8 Reasons to Add Stinging Nettles to Your Healing Plan

September 26, 2014 Updated: September 26, 2014

By Paula Youmell, Healing the Body

The human body is an amazing healing organism. The food and healing plants we put into our body affect every aspect of our cellular health. Medicinal plants have profound impacts on your individual body cells, your immune system and really, on every body system in a profound healing way.

Stinging nettles is my favorite herb for invoking healing in the body. I add it to every herbal formula as a nutritive and adaptogenic herb. It is my first herb to use when making tinctures, medicinal infusions (teas), and in my herb vinegar that is the base for all my fall and winter salads. I will post the recipe at the bottom of this article.

Nettle’s many healing gifts to your body:

  1. Strengthens the kidneys and adrenal glands;
  2. Builds natural energy from the inside of the body (which is the opposite of coffee’s effects in the body. Coffee, caffeine,  wears out the adrenal glands.  Stinging nettles builds and heals the adrenals);
  3. Nourishes the hair and skin making you shine with vibrant health;
  4. Nettles is an adaptogenic herb, helping your body’s physiology adapt to stress (Think adrenal health!);
  5. Rebuilds and restores the body cells as nettles is a powerhouse of nutrition;
  6. Great for reducing allergies on its own or make an herb honey with raw, local honey and nettle puree, take 1/4 teaspoon twice daily (This is basically making a tincture using honey as the base);
  7. Great for nourishing the male and female reproductive tracts contributing to fertility and healthy pregnancies, and;
  8. Nourishes thyroid health and contributes to body weight balancing.

This is a partial list of all the benefits nettles has in the human body. Seeds can be ingested at 1/4 tsp per day for thyroid health.  I would take this in 2 daily doses of 1/8 tsp each.

To dry nettle seeds I cut the entire stalk at the base and hang them upside down in a warm and dry space.
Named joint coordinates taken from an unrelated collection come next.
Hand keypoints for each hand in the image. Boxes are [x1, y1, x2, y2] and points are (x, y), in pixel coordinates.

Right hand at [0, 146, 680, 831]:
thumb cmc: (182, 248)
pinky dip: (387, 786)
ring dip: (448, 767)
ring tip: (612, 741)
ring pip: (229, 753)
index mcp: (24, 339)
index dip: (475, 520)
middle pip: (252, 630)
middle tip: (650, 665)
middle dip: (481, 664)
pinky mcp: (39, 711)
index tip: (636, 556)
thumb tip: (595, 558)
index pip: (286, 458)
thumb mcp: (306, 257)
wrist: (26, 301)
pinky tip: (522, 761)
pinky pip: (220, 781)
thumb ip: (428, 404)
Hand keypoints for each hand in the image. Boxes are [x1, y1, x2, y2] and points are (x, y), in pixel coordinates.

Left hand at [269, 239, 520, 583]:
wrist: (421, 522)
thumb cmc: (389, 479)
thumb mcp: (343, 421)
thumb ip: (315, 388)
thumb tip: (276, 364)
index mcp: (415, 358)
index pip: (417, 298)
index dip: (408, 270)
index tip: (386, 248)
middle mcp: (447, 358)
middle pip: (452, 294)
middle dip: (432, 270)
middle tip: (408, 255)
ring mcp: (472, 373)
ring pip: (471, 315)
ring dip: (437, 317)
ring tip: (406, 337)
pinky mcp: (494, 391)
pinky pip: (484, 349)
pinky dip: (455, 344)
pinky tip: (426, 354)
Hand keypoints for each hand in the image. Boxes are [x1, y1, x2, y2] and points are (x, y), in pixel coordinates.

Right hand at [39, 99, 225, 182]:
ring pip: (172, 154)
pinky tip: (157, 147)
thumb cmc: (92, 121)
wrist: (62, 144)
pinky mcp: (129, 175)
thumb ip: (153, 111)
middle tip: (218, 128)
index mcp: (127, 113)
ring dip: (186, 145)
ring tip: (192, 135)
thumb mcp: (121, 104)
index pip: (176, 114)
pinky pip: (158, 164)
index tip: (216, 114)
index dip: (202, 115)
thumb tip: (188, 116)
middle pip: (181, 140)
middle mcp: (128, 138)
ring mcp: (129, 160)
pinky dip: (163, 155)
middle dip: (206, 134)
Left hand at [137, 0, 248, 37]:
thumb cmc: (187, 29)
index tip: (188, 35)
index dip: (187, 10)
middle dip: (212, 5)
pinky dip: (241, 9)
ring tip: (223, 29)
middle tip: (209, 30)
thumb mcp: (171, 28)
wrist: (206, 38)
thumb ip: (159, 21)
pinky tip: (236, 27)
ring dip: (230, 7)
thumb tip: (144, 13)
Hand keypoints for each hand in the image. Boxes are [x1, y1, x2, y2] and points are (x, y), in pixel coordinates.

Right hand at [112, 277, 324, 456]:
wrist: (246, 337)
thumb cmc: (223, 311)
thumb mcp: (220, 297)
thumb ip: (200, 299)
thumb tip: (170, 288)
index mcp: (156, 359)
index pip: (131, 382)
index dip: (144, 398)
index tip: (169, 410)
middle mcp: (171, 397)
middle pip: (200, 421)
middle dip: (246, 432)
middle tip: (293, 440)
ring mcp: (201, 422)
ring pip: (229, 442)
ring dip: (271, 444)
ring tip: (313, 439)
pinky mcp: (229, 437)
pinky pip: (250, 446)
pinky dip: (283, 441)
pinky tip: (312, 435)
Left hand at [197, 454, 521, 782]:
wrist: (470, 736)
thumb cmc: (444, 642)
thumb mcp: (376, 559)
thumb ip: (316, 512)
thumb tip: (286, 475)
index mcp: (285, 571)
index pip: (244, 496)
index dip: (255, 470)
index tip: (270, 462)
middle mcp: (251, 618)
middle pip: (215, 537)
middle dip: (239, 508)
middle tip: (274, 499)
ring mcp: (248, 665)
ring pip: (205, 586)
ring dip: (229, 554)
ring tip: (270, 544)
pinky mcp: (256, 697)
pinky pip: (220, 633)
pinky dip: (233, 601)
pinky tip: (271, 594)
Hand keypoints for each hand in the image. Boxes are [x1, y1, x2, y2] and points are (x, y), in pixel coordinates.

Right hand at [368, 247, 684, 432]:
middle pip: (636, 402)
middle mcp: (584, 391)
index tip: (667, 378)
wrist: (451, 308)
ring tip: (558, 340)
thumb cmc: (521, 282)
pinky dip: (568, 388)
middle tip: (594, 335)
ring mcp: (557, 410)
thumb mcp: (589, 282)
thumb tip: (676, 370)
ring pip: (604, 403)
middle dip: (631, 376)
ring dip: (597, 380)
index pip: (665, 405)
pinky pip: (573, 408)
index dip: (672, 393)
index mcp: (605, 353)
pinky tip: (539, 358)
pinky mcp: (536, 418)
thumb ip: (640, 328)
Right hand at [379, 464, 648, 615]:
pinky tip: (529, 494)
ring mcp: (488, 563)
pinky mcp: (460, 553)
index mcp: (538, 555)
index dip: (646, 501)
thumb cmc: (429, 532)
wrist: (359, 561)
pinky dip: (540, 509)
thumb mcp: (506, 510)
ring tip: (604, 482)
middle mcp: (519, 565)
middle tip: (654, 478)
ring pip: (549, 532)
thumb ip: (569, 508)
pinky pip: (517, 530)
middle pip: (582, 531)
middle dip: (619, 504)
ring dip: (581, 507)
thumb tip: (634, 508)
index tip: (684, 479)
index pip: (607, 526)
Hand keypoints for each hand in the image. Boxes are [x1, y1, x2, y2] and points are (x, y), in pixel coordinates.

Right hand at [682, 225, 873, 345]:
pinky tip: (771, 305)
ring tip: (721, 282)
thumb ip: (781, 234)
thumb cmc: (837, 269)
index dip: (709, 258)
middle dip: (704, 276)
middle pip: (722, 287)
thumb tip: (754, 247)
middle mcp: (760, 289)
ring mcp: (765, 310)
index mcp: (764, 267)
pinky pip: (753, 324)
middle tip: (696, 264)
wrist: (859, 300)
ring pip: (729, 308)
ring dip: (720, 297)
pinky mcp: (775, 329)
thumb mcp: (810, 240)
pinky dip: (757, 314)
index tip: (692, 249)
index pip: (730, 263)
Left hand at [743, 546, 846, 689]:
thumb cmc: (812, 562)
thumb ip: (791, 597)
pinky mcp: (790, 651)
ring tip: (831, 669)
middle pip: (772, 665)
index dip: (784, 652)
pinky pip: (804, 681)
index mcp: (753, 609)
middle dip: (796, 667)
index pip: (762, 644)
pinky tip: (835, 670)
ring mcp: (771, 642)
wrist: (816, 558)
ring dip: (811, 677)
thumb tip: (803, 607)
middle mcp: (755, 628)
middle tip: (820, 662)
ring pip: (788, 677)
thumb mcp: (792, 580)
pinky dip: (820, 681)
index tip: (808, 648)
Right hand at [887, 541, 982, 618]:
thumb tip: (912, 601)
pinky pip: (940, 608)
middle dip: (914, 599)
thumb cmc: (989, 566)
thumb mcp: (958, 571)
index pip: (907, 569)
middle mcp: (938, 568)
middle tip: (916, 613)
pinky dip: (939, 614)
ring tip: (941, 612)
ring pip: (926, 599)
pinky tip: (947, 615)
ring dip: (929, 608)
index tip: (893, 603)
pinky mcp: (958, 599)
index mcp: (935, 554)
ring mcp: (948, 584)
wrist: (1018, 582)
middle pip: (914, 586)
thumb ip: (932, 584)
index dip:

Make certain you have a screen or something similar underneath the hanging plants to catch any falling seeds. When they start to dry, I carefully cut each strand from the stalks. I put them in a paper bag, poked with a knife to make many air holes, and hang the bag to completely dry the seeds.  I leave the top of the bag wide open for better air flow. You can also use a very fine mesh bag to hang and dry the seeds.

The remaining stalks can be left to dry out the leaves. Again, trim the completely dried leaves off the stalks and store them in an air tight container. You now have dried nettle leaves for adding to soups, stews, sauces, and for making healing tea.

I invite you to become friends with nettles and learn all you can about her healing ways.

Herb Vinegar for Slathering Fall & Winter Salads*

  • 1 gallon raw, unfiltered apple cider vinegar
  • a handful or two of each fresh herb: nettle leaves and seeds, rosemary, thyme, parsley, oregano, basil, chives, garlic chives, tarragon, sage, spearmint, and peppermint. Use whatever herbs you have in your herb garden or you can gather from a farm market.
  1. I clean and remove the woodier stems, leaving the green and tender stems.
  2. Pour 4 to 5 cups of vinegar into a blender, a vita-mix blender works well.
  3. Add herbs to blender, place cover on tightly, and blend into a green and frothy liquid.
  4. Let sit on your counter for 10 to 15 minutes before removing the blender cover. This allows the froth to calm down a bit.
  5. Pour the green liquid back into the gallon jar.
  6. After putting cover back onto gallon jar, tightly, shake jug.

You can use a quart jar of apple cider vinegar, just use a bit less of each herb.

Store the herbed vinegar in a cool, dark cupboard. Blend it with organic, extra virgin olive oil and you have an amazing and easy to make salad dressing. Enjoy!